As for the third piece of the novel -- have I mentioned the 4-foot-tall female lizard? Well, no; I've been saving Catareen, because I didn't want to scare anyone off. If the first two stories of ''Specimen Days" are odes to form -- the first a Dreiseresque tale of street realism, the second a detective story -- the last, ''Like Beauty," tips its hat to literary sci-fi, or at least to the futuristic novel. It is sometime in the 22d century, Manhattan has been turned into a grungy theme park (imagine Sturbridge Village meets ''Tales From the Dark Side"), and the new underclass is a reptilian group from another planet who are called Nadians. Catareen is a queenly, mostly silent Nadian who's found work as a nanny; when she's upset or contemplative, she goes into Nadian mode -- her nostrils flare, she refuses to speak. She and Simon (who has undergone almost as extreme a character evolution) meet one day in what's left of postapocalyptic Central Park. Together, they find their way to Luke -- and to the usual fire-and-ice brigade of end-game novels, walking toward the beckoning stars and winds of Whitman's dark continent.

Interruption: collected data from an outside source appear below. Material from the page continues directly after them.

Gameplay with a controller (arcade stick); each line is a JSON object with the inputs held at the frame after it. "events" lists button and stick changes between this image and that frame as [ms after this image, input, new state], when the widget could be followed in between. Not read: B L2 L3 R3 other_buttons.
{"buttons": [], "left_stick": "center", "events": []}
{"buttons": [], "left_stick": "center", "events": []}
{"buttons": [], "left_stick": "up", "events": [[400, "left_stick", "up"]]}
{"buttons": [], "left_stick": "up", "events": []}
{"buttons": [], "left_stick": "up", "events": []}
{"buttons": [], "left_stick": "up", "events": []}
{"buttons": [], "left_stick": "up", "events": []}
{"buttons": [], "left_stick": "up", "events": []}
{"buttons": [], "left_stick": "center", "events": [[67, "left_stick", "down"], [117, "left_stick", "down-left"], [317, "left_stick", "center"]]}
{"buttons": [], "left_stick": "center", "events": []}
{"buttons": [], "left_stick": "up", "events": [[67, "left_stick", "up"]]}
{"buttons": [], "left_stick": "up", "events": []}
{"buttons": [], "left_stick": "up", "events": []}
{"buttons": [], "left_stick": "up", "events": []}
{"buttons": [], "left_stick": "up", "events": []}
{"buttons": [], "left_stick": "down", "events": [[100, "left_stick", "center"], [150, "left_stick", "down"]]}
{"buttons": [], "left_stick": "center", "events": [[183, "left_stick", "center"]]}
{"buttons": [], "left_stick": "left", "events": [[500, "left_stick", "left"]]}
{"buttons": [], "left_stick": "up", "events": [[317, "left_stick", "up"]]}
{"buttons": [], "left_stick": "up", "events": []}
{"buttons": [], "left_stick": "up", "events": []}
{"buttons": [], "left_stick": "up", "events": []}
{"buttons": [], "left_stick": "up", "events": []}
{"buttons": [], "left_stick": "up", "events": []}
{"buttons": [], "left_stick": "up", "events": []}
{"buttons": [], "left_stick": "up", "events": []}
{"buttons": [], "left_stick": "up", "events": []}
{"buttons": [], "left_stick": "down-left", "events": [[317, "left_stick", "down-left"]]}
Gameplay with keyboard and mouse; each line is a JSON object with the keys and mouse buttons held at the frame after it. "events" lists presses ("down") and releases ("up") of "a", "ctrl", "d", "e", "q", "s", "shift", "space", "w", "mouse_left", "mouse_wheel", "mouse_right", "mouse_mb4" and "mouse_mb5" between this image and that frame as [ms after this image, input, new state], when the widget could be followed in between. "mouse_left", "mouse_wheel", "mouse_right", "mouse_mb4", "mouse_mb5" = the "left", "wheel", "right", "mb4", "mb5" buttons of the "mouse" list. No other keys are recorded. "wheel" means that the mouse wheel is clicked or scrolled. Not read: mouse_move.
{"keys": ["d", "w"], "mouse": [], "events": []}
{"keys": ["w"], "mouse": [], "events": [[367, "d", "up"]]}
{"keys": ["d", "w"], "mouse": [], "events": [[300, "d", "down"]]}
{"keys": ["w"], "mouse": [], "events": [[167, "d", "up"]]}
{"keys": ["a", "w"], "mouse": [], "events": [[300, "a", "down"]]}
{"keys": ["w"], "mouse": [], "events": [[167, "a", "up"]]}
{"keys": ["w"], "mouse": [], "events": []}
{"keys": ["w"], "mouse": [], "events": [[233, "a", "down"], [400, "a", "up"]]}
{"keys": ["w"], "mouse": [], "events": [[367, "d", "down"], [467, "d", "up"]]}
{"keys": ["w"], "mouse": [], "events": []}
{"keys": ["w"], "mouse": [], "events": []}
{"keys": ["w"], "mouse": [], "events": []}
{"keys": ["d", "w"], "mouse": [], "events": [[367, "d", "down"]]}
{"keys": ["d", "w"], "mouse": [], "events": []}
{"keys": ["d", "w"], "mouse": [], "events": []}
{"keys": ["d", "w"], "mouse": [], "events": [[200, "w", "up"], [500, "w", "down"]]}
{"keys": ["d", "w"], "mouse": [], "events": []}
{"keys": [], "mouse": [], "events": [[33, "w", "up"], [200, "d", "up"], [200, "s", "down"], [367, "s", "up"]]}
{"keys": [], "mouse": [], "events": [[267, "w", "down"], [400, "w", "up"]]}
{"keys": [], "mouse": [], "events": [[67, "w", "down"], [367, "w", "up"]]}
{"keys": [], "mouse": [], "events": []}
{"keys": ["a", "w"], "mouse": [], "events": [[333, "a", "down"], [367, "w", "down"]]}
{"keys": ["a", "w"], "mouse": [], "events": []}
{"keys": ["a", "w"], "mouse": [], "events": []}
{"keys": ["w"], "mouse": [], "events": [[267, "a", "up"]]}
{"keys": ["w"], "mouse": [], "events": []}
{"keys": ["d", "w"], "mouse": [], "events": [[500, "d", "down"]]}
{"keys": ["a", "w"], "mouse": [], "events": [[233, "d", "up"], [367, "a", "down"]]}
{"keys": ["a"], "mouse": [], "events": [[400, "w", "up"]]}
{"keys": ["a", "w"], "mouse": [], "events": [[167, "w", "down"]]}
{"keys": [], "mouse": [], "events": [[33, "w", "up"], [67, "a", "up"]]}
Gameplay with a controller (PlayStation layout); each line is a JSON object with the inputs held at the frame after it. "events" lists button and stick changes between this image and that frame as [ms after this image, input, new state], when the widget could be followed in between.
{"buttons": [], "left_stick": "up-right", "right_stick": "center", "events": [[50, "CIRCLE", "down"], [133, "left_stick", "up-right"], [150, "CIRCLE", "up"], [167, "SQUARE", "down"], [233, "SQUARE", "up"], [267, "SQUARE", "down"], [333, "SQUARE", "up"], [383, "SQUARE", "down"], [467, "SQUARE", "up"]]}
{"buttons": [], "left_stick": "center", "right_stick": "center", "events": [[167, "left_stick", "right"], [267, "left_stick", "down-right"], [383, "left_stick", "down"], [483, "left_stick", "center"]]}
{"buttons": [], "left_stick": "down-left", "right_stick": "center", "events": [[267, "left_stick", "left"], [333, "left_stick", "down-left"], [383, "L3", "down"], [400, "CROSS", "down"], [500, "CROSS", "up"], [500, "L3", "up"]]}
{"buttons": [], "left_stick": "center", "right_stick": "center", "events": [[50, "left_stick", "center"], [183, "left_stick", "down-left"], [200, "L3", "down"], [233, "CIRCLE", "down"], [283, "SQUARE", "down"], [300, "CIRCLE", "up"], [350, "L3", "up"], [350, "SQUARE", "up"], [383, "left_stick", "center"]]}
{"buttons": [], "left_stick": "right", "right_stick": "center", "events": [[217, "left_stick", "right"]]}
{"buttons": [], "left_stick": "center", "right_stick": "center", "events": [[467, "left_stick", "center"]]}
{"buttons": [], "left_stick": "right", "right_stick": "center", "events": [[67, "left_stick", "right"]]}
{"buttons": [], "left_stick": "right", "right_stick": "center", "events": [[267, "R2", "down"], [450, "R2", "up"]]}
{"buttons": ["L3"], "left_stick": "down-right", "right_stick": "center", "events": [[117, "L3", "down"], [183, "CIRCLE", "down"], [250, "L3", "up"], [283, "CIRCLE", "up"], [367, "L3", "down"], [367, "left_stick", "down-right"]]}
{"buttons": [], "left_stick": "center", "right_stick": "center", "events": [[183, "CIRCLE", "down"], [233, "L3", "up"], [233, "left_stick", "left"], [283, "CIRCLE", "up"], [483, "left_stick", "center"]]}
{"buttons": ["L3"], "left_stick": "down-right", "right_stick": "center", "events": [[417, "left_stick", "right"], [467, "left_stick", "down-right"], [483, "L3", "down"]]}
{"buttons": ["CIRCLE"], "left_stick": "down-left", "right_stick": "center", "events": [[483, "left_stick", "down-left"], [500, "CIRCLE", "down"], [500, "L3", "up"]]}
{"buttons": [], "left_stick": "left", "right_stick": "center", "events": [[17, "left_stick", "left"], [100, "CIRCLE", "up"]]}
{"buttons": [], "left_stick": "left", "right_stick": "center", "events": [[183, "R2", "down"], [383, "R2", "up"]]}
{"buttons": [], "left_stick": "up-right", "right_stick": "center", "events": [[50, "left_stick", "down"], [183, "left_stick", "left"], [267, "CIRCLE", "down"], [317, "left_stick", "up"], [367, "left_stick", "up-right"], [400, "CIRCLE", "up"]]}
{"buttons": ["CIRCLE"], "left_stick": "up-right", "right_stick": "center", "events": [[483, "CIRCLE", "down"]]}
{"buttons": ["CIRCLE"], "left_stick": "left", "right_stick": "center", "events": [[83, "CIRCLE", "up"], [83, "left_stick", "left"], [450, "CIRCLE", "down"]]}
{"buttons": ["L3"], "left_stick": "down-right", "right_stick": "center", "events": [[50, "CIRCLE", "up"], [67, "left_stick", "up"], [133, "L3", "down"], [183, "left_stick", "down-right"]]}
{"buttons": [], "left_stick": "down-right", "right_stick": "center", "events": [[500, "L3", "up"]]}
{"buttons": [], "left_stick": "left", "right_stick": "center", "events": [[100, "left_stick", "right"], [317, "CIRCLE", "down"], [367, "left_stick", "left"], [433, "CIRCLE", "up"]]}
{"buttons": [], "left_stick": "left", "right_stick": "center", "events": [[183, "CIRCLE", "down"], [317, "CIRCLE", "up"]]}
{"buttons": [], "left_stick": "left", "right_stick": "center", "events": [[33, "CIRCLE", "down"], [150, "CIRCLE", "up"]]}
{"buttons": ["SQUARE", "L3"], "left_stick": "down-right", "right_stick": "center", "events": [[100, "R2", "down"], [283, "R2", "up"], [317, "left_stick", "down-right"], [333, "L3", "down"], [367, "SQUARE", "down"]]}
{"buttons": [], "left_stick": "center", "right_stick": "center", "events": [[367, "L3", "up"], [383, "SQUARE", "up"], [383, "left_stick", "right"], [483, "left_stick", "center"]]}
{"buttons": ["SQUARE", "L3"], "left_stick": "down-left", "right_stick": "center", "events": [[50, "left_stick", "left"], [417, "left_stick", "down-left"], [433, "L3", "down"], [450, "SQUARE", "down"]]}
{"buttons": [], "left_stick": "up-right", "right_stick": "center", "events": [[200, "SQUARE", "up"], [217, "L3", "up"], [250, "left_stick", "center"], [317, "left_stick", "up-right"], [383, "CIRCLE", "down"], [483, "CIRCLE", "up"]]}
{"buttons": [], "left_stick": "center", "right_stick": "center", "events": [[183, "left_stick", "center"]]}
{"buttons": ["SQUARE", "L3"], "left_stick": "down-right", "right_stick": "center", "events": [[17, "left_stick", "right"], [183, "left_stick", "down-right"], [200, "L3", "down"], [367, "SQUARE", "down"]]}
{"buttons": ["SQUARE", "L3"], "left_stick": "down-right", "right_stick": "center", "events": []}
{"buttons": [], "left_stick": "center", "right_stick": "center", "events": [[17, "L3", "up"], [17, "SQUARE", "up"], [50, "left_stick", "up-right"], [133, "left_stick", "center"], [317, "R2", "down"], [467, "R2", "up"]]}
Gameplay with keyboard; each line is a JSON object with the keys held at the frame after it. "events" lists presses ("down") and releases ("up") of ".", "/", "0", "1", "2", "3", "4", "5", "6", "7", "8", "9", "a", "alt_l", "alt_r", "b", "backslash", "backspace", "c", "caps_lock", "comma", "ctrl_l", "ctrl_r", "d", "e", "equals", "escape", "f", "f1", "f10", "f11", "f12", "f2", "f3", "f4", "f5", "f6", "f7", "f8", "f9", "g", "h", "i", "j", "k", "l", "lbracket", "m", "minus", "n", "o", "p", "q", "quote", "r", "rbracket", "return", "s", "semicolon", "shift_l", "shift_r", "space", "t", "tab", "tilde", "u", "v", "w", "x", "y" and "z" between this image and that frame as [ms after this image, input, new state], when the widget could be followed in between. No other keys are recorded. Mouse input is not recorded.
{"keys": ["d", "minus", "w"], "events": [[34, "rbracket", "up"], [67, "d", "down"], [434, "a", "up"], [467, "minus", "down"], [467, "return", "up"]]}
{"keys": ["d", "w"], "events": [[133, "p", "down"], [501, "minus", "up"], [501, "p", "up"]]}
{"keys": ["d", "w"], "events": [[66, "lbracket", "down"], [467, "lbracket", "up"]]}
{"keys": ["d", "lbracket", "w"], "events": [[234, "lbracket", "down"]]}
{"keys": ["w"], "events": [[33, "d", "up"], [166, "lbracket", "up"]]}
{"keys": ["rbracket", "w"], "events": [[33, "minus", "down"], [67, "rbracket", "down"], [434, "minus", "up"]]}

One of the many gifts of ''Specimen Days" is the detailed finery with which Cunningham pulls all this off. Because let's face it; the whole thing sounds more than a little ludicrous: Dickensian child meets modern cop meets lizard lady who's misplaced her spaceship. But the great cohesive elegance of ''Specimen Days" is its understated but confident authorial sensibility -- the mind that envisioned these parallel universes, and the observer's eye that captures the melodious reach of history. Lucas in the first novella finds life a bearable enterprise by embracing its pain and beauty both; Cat, in the second, struggles against the dreary, private truths of a class-bound police system, where ''death itself felt cheap and cheesy." And in Catareen's story, it is a testament to Cunningham's audacious facility that our emerald-skinned heroine is so multilayered and evocative -- that one is as moved by her breathy, singsong communication as by the earlier hymn of 19th-century Lucas spouting poetry.

Unsurprisingly, death and resurrection images abound in ''Specimen Days"; the subject is no doubt one reason Cunningham reached toward the fiery acceptance of Whitman, who dared to cast an eye upon decaying flesh and newborn roses with equal authority. So when a bowl reappears from one story to the next, it seems like grail and temptation both; when a character mildly misquotes Whitman -- ''And to die is different from any one supposed, and luckier" -- the incantation sounds murderous and blissful at once. Poetry is the great equalizer in these three stories, a task Whitman would have heralded and that Cunningham undertakes with barely suppressed narrative delight. ''I am large, I contain multitudes," Whitman sang, and Cunningham must have guessed there was room enough in that splendid ego for him to hitch his wagon to Whitman's firmament.

Readers who want ''Specimen Days" to be ''The Hours" all over again -- splendid and sad and moody as Virginia Woolf -- might be disappointed with this novel. It isn't seamless, and each story has a slightly fleeting feel, as though we are leaving one too soon to get to the next. But there's a quality of plain old pleasure here, too. If ''In the Machine" is as grippingly sorrowful as Little Nell, Catareen's story has an ''E.T." feel that's irresistibly affectionate. Credibly or not, even the crazy people in ''Specimen Days" are eloquent. And Whitman, above all, would have appreciated that.